The process is initiated by sending a letter to the Registrar, who will then notify the other entity of the complaint, set out the relevant provisions of the ABCA and Regulations, and inquire whether any resolution can be reached between the two entities. If no such resolution is reached, the Registrar will provide a period of time for the other entity to respond (usually 45 days) and then allow a further period after that response is received for sur-rebuttal. The Registrar will investigate the issue and make a direction under the ABCA as to whether a name change is required or not. The decision of the Registrar can be appealed to the Court of Queen’s Bench of Alberta.
Section 15 of the Alberta Regulations sets out the Registrar’s powers in determining whether a name contravenes the ABCA as follows:
- the distinctiveness of the name or any element of it and the extent to which the name has become known;
- the length of time the name has been in use;
- the nature of the business carried on under or associated with the name, including the likelihood of any competition among businesses using such a name;
- the nature of the trade with which a name is associated, including the nature of the goods or services and the means by which they are offered or distributed;
- the degree of similarity between the name and another name in appearance or sound;
- the geographic area in Alberta in which the name is likely to be used.
Notice to the Registrar should be made by a detailed submission addressing each of the foregoing points. If appropriate, statutory declarations or other sworn documents can be used to support the submission, especially as it relates to actual evidence of confusion amongst the public. If the corporate name has been protected by trade-mark, providing a copy of that registration is also helpful.

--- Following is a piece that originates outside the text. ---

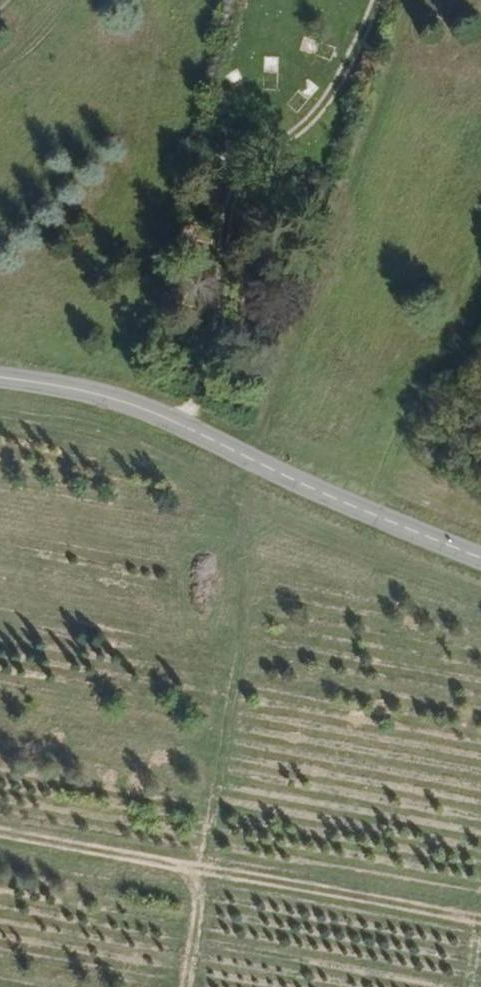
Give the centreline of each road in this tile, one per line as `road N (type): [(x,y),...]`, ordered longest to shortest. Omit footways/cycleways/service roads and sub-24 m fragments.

Similar laws exist in other provinces.5
There are a number of advantages to proceeding by way of complaint to the Registrar such as:
- The process is relatively cost-efficient.
- If the new entity has not had time to establish a corporate presence by way of a website or other marketing, such entity may be more inclined to respond to a notice from the Registrar and agree to a name change.
- Even if the matter is appealed to the Court, the foundation has been laid for one’s case.
Some of the disadvantages to proceeding in this fashion include the following:
- There is no ability to cross-examine or test or challenge any of the evidence that might be submitted by the new entity (although one has the right to file sur-rebuttal).
- If the new entity has already established a strong corporate presence, it is likely the issue will end up in litigation in any event.
- Actual incidents of confusion by the public appear to have some weight with the Registrar. Absent any actual incidents of confusion, one might be better advised to proceed in some other fashion (e.g., a passing-off or infringement action).
- The process can be time-consuming, often extending four to six months. There will be instances when one will want to obtain more immediate relief (e.g., injunctive relief in an action where preventing brand erosion is critical).
Utilizing the provisions of a Business Corporations Act to effect a name change of a new entity is likely only appropriate when that new entity has not yet established a presence in the market or has just started to carry on business. If a new entity has already carried on business for some time and has established a presence, the benefits of this process are lessened, particularly if there have been few incidents of actual confusion between the two corporate names.
From a practical perspective, it is prudent for officers and directors of companies seeking to protect their brands and mark to routinely conduct corporate searches to identify any potential new corporations that have registered names that may be misleading or confusing to the existing brand. If the identification of new entities with confusing or misleading names is discovered before the new entity has obtained much of a corporate presence, the provisions of a Business Corporations Act allowing the Registrar to effect a name change may be a valuable and relatively cost-effective tool to stop infringement.